Text block:

_ _ _ _


  • Slashdot has an article on the Japanese push to stop people from using their cell phone cameras to "shop lift" images from stores: Digital Shoplifting From Bookstores?

  • Slashdot has a small article on the continuing Lexmark case, pointing to the EFF’s most recent materials and a BBC article: Lexmark DMCA Case Winds On

  • Billboard’s take on the EFF Let the Music Play initiative: ‘Let The Music Play’ Ads Target RIAA

  • Donna channels J.Grimmelmann from Lawmeme on yesterday’s ILaw session: Grimmelmann in the House

  • Dan Gillmor on Intel v. Hamidi: Ruling a defeat for Intel, a victory for free speech

  • Missed this: BMG tinkers with CD copy controls [via a blog doesn’t need a clever name]

  • For those of us who aren’t quite as up on the implications of Jonathan’s suggested constituency for testing out Terry’s proposal, we get a little more detail from John Palfrey: Nesson on Fisher’s Alternative Compensation Scheme for Digital Music

  • Is it possible that Larry just likes going after Declan? Or is he just too attractive a target? what declan doesn’t get (finally, we’re back) takes on Declan’s writeup of the Microsoft lobbying push on cable companies: Microsoft’s new push in Washington

  • Derek says it better than I ever could: What’s New? aka I Can’t Shut Up About Madster – more on AIMster. We also get to hear from Aimee, who focuses on Ed’s comments; and here’s the EFF position

  • To promote the Microsoft eBook, Microsoft offers free e-book downloads

    In a move aimed at bolstering the use of its Microsoft Reader program, the software giant announced on Wednesday that it would offer free downloads of e-book bestsellers over a 20-week period.

_ _ _ _

Tasks to carry out:
1 > According to the link roundup, over what period will Microsoft offer free downloads of e-book bestsellers?
2 > List every person whom the link roundup refers to by a first name alone, with no surname.

Human pose keypoint data:
_ _ _ _

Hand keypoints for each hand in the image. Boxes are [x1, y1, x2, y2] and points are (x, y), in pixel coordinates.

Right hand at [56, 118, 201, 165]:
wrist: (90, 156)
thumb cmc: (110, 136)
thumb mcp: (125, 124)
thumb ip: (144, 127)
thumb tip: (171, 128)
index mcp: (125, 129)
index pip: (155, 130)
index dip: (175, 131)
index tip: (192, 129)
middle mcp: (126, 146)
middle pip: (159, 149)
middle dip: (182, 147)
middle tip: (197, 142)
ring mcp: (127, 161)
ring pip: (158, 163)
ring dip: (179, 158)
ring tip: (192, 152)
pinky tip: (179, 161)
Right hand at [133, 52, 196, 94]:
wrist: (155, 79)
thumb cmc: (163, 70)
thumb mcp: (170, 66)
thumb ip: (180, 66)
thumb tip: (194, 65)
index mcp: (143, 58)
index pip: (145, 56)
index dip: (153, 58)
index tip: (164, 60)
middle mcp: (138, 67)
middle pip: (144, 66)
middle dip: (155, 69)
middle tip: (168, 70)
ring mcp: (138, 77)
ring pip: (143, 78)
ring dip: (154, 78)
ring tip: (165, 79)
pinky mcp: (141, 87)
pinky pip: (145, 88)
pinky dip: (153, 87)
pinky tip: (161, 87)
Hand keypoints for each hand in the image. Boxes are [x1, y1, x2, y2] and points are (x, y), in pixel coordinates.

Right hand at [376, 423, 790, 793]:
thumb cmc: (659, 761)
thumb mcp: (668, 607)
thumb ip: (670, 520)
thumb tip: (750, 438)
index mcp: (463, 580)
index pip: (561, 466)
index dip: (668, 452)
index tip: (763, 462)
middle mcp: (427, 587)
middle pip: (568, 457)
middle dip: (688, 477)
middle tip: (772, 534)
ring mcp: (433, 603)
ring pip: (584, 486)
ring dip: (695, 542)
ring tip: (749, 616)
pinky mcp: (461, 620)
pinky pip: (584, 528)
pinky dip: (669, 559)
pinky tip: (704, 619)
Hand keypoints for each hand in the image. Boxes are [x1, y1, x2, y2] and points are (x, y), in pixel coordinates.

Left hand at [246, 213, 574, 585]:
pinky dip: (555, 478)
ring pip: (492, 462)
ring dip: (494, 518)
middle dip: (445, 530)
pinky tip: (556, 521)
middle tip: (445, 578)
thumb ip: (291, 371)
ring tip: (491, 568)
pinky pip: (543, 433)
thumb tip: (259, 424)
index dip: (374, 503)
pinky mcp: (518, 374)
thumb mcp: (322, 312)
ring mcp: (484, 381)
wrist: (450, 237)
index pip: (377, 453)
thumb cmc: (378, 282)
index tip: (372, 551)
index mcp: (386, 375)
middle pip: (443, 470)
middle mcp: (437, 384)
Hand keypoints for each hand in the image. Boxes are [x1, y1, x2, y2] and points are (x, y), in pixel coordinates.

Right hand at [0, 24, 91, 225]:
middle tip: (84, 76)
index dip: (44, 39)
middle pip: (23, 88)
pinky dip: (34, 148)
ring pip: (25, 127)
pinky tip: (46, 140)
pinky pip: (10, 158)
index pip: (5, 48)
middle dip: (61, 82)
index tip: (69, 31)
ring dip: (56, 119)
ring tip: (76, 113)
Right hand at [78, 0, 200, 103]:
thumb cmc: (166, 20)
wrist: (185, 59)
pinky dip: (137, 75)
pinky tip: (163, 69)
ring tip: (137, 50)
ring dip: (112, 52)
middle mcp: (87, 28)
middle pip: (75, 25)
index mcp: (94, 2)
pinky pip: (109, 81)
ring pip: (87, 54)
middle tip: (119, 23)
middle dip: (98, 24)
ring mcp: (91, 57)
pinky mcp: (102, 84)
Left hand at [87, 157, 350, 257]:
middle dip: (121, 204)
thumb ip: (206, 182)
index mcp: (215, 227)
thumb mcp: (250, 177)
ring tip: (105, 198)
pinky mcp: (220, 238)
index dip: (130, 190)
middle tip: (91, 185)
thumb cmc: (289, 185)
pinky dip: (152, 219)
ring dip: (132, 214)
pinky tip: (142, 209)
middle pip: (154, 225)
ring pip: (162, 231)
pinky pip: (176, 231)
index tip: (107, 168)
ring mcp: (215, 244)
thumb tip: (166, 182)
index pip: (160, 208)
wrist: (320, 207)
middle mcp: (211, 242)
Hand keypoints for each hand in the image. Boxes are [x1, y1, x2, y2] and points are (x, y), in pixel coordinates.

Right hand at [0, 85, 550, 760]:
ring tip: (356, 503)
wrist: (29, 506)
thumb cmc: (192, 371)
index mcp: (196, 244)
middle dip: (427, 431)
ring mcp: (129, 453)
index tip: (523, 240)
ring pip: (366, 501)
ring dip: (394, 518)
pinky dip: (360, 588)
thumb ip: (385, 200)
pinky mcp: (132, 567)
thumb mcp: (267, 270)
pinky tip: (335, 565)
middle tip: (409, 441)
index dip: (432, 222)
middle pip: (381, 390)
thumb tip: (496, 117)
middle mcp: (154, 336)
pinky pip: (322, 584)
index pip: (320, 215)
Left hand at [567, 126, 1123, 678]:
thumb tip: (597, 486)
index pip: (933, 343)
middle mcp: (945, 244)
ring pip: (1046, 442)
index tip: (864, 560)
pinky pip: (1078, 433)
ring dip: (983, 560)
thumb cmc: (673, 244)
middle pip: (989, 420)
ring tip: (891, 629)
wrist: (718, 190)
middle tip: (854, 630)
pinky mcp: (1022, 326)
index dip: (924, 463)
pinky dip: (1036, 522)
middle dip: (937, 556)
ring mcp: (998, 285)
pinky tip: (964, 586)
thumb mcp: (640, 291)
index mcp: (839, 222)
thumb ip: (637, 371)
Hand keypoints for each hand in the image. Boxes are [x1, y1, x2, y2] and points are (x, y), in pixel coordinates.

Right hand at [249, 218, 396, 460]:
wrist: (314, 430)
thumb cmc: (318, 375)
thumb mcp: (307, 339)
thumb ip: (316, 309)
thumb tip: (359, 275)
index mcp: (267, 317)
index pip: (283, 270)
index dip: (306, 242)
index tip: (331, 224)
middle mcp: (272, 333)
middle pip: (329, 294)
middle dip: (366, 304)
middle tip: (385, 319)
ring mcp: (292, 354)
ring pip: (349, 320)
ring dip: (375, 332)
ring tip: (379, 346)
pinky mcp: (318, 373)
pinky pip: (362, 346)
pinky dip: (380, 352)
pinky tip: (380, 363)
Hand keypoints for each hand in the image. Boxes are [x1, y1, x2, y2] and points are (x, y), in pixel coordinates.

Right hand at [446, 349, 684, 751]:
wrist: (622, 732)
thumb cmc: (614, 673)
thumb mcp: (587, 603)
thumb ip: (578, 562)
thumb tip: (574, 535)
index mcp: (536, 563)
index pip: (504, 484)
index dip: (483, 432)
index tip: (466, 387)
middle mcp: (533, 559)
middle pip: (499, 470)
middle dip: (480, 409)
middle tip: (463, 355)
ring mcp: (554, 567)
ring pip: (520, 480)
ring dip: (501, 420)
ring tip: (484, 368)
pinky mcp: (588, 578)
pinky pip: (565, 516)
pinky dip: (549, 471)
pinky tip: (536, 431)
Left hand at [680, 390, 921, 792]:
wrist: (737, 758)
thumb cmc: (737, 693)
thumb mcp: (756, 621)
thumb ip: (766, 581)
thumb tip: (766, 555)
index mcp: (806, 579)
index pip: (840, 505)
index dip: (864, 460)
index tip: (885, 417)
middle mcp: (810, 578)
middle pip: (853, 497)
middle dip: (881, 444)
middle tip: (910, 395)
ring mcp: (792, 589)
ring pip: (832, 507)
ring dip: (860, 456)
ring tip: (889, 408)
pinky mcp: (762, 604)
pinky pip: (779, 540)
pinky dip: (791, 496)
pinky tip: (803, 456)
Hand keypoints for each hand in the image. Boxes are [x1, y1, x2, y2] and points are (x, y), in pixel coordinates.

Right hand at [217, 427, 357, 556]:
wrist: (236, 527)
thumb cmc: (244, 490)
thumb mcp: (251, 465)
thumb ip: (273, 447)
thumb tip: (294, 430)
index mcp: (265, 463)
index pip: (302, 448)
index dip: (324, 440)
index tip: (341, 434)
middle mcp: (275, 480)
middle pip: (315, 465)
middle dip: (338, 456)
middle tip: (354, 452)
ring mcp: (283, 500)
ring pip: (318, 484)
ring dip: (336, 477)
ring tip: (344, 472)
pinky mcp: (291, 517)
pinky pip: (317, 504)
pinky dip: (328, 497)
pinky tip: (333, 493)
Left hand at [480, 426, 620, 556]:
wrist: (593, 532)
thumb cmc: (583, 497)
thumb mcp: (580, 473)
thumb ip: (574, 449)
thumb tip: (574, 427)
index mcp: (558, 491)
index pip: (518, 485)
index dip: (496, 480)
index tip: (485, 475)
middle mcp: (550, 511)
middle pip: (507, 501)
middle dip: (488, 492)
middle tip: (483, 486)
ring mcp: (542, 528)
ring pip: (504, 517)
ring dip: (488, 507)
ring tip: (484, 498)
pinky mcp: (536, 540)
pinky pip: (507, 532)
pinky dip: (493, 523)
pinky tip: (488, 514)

_ _ _ _

Your responses:
1 > A 20-week period.

2 > Donna, Jonathan, Terry, Larry, Declan, Derek, Aimee, Ed